É notória a influência do modernismo brasileiro na literatura de Cabo Verde, mais precisamente na geração da revista Claridade (1936-1960), representanda, dentre tantos outros, por Jorge Barbosa, Baltasar Lopes (Osvaldo Alcântara) e Manuel Lopes. Os claridosos, assim conhecidos, visualizavam no exemplo dos modernistas brasileiros uma vertente para pensar o arquipélago, suas contradições e dilemas distanciando-os da metrópole portuguesa. Surge nos intelectuais desse período, pois a Claridade não era uma revista apenas de literatura e abarcava outras áreas do saber, um olhar aprofundando dos problemas sociais do país, ou como afirma Manuel Ferreira: “Os modernos textos brasileiros andaram de mão em mão no momento em que os jovens intelectuais cabo-verdianos descobriam a urgência de rigorosa objectividade socio-literária” (FERREIRA, 1985, p. 261).
Baltasar Lopes, um dos idealizadores dessa proposta, assim narra a recepção dos textos dos modernistas brasileiros:
Há pouco mais de vinte anos eu e um grupo de reduzidos amigos começamos a pensar no nosso problema, isto é, no problema de Cabo Verde. Precisávamos de certezas sistemáticas que só nos podiam vir, como auxílio metodológico e como investigação, de outras latitudes. Ora aconteceu que por aquelas alturas nos caíram nas mãos fraternalmente juntas, em sistema de empréstimo, alguns livros que consideramos essenciais pro doma nostra. Na ficção o José Lins do Rego d’O menino de Engenho e do Bangüê, o Jorge Amado do Jubiabá e Mar Morto; o Amândio Fontes d’Os Corumbas; o Marques Rabelo d’O caso da Mentira, que conhecemos por Ribeiro Couto. Em poesia foi um ‘alumbramento’ a “Evocação do Recife”, de Manuel Bandeira, que, salvo um ou outro pormenor, eu visualizava com as suas figuras dramáticas, na minha vila da Ribeira Brava. (idem, p. 259)
Para além dos romances regionalistas – e aqui podemos acrescentar “Vidas Secas”, de Graciliano Ramos –, percebemos o impacto causado pela poesia de Manuel Bandeira na geração claridosa e “as reverberações do tema de Pasárgada, colhido da poesia de Manuel Bandeira, alçaram-no a matriz poética do arquipélago, tendo como seu principal cultor o poeta Osvaldo Alcântara (Baltasar Lopes) que o legou entusiasticamente a outros escritores” (GOMES, 2008, p. 115). Dessa maneira, Osvaldo Alcântara, com maior ênfase, e outros escritores cabo-verdianos seguem o verso de Bandeira, “Não quero mais saber do lirismo que não é libertador”, e incorporam o pasargadismo que inspirou o desejo de evasão para outro espaço conotado a justiça social e no poder libertador da palavra poética.

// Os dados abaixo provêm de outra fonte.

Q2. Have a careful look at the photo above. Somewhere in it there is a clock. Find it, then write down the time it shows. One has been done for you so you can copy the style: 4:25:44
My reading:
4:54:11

Entretanto, o evasionismo proposto pelo pasargadismo e o desejo de emigrar sofreram severas críticas com o passar dos anos em razão da insustentável submissão colonial, já com a revista Certeza (1944), de cariz marxista, e a geração da Nova Largada contrária ao pasargadismo, ao evasionismo e ao terra-longismo, porém a favor de um olhar que recuperava as raízes crioulas e de veementes críticas ao colonialismo, para dissabor da metrópole, mas ainda assim “conservando a lição do quotidiano e o substracto telúrico veiculados pelos claridosos” (ALMADA, 2010, p. 3). Vários são os poetas da Nova Largada, dentre tantos, Aguinaldo Fonseca, António Nunes, Yolanda Morazzo, Ovídio Martins, chegando a atingir nomes revelados ao final dos anos 1950, tais como Onésimo Silveira, Mário Fonseca, Oswaldo Osório, Arménio Vieira e Kaoberdiano Dambará. Essa postura radicalizada dos novalargadistas é muito bem exposta no poema Anti-evasão de Ovídio Martins, que é enfático no seu antipasargadismo: Pedirei/ Suplicarei/ Chorarei// Não vou para Pasárgada// Atirar-me-ei ao chão/ e prenderei nas mãos convulsas/ ervas e pedras de sangue// Não vou para Pasárgada/ Gritarei/ Berrarei/ Matarei// Não vou para Pasárgada (ANDRADE, 1977, p. 48.)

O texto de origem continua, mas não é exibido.